Search the records below for "hamper" and copy every line it turns up in.

━━━━

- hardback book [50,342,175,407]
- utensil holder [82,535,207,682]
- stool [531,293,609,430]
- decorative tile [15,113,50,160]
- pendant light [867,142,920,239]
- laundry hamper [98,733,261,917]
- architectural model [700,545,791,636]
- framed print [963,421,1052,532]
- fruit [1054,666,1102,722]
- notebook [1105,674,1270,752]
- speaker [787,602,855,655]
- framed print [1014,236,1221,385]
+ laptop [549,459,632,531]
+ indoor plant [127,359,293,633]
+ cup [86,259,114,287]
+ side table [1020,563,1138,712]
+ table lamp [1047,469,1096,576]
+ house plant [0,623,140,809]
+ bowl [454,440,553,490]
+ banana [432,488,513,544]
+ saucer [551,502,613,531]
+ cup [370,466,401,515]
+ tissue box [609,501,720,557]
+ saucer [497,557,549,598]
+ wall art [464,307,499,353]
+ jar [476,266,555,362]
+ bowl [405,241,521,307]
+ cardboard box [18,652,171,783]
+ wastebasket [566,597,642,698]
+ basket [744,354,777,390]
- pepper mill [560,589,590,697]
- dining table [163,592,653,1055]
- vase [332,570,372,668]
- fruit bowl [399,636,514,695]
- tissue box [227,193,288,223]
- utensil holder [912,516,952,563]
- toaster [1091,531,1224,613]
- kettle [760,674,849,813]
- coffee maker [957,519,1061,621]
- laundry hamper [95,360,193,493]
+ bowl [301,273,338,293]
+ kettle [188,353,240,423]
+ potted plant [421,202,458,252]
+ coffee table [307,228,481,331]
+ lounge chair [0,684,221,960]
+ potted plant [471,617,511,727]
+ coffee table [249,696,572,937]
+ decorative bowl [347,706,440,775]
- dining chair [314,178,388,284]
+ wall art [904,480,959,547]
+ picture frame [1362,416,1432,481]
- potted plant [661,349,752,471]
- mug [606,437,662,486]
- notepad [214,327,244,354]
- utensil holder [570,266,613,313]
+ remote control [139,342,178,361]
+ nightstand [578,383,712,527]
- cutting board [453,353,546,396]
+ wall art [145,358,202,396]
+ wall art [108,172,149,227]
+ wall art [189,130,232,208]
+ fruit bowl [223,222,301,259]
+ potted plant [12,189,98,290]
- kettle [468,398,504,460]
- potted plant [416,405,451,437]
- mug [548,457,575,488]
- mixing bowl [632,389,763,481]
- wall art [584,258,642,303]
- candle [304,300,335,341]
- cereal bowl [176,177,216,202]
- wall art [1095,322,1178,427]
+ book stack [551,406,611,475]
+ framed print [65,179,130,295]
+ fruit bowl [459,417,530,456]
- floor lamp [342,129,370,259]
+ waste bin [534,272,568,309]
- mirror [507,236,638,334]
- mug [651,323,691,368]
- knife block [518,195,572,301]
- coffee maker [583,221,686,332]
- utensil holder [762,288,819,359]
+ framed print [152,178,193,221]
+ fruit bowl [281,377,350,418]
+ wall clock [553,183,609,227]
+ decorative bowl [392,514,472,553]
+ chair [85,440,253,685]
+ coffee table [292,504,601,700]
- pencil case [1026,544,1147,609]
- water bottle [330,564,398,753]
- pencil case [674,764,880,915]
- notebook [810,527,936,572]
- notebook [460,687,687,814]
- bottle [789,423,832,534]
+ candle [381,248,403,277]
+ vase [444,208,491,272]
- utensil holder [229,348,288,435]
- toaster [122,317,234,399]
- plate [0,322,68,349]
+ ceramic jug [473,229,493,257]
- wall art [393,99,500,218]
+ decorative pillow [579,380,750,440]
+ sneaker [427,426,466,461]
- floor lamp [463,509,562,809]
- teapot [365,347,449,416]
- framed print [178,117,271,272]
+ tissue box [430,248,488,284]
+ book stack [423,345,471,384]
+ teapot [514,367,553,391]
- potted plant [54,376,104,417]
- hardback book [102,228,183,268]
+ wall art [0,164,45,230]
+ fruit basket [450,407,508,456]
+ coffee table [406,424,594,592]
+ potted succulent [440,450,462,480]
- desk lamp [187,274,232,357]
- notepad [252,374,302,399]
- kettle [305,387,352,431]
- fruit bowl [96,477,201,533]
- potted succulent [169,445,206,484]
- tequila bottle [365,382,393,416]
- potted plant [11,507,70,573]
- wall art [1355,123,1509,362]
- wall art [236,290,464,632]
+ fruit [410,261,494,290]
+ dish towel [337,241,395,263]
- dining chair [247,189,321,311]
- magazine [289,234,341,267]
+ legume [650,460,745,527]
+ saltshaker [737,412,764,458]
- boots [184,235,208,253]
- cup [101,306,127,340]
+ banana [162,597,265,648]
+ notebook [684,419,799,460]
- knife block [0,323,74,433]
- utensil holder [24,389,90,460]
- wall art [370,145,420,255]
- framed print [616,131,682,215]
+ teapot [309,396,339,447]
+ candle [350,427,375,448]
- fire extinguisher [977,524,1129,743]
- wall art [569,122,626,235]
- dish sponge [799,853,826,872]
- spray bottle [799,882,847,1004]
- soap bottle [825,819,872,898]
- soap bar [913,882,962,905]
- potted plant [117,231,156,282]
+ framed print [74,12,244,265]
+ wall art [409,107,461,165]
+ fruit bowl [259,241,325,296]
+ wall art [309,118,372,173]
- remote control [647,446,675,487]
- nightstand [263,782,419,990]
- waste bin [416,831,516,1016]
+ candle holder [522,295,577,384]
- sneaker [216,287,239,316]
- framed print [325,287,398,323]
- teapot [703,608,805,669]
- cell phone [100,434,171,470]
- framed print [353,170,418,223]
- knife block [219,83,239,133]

━━━━

## RESULT OF THIS EXERCISE
- laundry hamper [98,733,261,917]
- laundry hamper [95,360,193,493]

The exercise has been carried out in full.